El 16 de diciembre, se dirigieron a la misión de San Juan Capistrano, donde solicitaron víveres a los oficiales realistas. Ante la negativa a este pedido, Bouchard decidió mandar a 100 hombres a tomar el pueblo. Tras una breve lucha, los corsarios se llevaron algunos objetos de valor e incendiaron las casas de los españoles. El 20 de diciembre, zarparon a la bahía Vizcaíno, y luego de algunas operaciones en la costa mexicana, emprendieron el regreso hacia Valparaíso, Chile, donde Bouchard se uniría a José de San Martín para colaborar con su campaña libertadora.
Surge la controversia entre los diversos historiadores sobre si catalogar a Monsieur Bouchard como “corsario” o “pirata.” Está claro, como vimos, que sus acciones no se caracterizaban precisamente por el tacto y la diplomacia. Acaso su capacidad, su lealtad, su honestidad de convicciones y su innegable servicio a la causa de la independencia nacional son los factores que lo exoneran definitivamente de todo juicio peyorativo. Si la resolución era hostigar a los españoles allí donde estén, ese objetivo podía darse por cumplido. La presencia española en el océano pacífico era muy importante en esos días, y era primordial debilitarlos como una estrategia para el logro de nuestra independencia.

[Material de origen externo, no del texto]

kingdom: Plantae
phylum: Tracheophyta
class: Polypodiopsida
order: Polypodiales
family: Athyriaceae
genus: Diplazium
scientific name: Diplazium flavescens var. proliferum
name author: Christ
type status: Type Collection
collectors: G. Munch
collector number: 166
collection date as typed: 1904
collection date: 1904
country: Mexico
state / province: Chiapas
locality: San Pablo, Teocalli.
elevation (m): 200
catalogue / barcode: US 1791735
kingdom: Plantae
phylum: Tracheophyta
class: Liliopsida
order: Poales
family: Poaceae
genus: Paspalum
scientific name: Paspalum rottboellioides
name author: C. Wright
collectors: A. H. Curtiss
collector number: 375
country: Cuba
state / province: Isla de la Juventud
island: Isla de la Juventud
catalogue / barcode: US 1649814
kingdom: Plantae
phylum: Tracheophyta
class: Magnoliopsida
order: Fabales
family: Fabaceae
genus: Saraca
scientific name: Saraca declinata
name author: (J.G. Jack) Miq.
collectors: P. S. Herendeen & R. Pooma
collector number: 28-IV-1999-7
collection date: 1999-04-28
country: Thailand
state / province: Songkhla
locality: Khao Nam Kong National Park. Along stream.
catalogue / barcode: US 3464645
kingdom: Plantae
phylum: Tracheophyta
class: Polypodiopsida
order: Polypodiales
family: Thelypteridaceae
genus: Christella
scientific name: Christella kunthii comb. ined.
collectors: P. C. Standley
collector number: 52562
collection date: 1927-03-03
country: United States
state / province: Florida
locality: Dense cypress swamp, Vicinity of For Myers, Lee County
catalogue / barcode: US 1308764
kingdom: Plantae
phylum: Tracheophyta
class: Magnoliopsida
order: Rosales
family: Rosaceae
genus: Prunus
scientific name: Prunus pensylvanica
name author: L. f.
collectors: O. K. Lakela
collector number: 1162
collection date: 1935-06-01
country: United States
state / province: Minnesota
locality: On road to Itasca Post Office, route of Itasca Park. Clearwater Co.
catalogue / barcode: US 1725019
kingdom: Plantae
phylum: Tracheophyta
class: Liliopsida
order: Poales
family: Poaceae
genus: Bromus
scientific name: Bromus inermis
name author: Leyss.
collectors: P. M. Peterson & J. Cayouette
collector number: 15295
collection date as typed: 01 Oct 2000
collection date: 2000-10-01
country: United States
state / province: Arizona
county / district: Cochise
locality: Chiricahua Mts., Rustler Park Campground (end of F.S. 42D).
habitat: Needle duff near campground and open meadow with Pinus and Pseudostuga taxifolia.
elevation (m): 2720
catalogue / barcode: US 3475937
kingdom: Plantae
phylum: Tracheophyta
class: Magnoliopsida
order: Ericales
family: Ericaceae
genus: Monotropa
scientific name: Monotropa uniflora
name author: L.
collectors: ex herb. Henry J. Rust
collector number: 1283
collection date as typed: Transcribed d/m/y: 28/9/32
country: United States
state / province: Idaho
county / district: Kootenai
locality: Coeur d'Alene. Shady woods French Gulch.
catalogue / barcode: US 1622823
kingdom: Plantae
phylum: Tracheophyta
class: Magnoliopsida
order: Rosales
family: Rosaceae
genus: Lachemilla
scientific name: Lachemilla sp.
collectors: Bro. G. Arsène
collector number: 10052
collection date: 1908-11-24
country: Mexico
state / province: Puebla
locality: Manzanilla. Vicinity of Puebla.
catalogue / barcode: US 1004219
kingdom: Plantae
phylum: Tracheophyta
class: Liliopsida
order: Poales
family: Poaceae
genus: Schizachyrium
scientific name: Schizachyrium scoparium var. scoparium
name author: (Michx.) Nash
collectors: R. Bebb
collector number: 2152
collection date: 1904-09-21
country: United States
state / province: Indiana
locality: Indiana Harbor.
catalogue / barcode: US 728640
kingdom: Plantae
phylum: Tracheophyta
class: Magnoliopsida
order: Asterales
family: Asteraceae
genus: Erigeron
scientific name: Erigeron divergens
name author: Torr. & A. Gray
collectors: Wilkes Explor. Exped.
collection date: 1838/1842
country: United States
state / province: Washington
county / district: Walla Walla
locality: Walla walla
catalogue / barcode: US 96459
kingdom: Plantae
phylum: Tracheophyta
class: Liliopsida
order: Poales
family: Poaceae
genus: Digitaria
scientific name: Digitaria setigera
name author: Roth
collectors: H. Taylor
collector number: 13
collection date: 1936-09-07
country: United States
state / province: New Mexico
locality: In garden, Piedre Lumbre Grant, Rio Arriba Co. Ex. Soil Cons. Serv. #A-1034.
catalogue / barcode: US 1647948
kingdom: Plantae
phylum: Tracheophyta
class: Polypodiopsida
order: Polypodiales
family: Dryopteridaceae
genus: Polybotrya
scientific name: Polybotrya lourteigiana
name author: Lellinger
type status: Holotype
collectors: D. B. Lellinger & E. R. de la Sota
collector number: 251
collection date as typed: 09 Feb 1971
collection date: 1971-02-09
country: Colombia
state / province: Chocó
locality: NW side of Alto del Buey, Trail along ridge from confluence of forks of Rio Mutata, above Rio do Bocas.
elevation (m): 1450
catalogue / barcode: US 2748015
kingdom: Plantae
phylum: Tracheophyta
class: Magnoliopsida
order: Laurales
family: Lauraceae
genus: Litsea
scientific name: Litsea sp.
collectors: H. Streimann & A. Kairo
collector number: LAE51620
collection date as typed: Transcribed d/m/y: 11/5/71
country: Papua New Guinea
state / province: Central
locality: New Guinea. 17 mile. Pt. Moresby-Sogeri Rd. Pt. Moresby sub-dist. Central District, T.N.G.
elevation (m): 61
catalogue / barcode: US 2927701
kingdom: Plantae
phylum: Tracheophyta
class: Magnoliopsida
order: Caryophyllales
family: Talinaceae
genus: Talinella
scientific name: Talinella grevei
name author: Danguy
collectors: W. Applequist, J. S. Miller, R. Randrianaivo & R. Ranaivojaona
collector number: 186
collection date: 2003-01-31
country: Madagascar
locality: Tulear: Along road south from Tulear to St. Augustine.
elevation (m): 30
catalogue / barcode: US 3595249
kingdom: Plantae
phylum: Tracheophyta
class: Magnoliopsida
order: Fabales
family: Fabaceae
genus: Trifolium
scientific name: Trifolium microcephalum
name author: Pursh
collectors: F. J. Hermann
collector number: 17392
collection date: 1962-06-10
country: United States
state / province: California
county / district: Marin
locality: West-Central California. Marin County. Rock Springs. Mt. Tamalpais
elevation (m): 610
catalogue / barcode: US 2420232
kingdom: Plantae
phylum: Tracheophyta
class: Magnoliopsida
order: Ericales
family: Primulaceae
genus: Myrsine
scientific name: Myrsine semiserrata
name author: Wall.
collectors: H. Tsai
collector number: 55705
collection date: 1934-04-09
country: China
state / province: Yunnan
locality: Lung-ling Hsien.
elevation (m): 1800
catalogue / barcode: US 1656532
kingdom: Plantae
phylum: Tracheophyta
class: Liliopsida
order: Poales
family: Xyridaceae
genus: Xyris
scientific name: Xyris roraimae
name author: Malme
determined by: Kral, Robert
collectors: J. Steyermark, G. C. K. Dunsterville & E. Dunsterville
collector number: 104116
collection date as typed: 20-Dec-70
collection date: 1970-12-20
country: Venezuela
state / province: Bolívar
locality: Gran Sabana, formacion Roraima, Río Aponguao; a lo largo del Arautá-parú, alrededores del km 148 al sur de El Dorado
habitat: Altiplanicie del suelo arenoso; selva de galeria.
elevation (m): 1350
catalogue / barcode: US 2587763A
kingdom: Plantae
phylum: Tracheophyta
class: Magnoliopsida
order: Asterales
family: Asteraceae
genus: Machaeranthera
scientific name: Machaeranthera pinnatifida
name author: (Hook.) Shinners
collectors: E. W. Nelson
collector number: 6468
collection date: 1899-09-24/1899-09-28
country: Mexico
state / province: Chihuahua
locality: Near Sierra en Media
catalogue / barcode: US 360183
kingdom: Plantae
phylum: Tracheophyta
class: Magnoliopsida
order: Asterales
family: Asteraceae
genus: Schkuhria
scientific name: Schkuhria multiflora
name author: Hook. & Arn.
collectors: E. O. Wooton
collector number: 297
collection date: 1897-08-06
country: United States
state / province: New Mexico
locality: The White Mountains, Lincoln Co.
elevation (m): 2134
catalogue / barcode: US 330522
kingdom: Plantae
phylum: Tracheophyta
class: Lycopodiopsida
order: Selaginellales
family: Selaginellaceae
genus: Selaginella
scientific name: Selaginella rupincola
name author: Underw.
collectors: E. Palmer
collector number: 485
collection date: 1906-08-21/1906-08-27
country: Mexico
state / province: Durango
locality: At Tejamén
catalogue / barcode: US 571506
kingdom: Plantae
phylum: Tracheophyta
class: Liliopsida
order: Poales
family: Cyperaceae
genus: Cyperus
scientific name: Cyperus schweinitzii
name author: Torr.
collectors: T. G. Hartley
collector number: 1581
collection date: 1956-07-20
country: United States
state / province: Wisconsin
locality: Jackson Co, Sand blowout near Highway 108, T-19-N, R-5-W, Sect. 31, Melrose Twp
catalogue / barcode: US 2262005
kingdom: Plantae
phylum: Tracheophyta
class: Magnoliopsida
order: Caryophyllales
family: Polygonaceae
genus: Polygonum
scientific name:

Y de esta manera, California fue potestad y dominio argentino dando lugar a los hechos mencionados. Resulta ciertamente extraño y conmovedor pensar que en lo que hoy es la quinta unidad económica del mundo, flameó alguna vez la bandera argentina. Recovecos y vericuetos de la historia, si los hay. Los yankis fueron a la luna y nosotros, a California. Es la diferencia entre lo que hace un país del primer mundo y uno del tercero.